━━━ 数据清单
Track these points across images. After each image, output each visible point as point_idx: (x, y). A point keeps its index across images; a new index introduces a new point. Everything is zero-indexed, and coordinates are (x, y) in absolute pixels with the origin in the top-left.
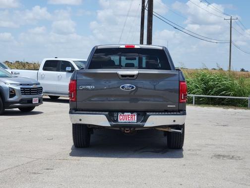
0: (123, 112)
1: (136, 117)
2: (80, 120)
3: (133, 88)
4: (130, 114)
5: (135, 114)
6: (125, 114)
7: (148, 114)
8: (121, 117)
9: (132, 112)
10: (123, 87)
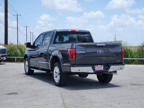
━━━━━━
能否把上面的条目重新写一遍，将“top-left”修改为“upper-left”，其余内容一律不变？回答中不要放入图片。

_回答如下_
Track these points across images. After each image, output each visible point as point_idx: (x, y). A point keeps its index across images; a new index introduces a new point. Everything is zero-indexed, and coordinates are (x, y) in absolute pixels with the origin in the upper-left.
0: (123, 112)
1: (136, 117)
2: (80, 120)
3: (133, 88)
4: (130, 114)
5: (135, 114)
6: (125, 114)
7: (148, 114)
8: (121, 117)
9: (132, 112)
10: (123, 87)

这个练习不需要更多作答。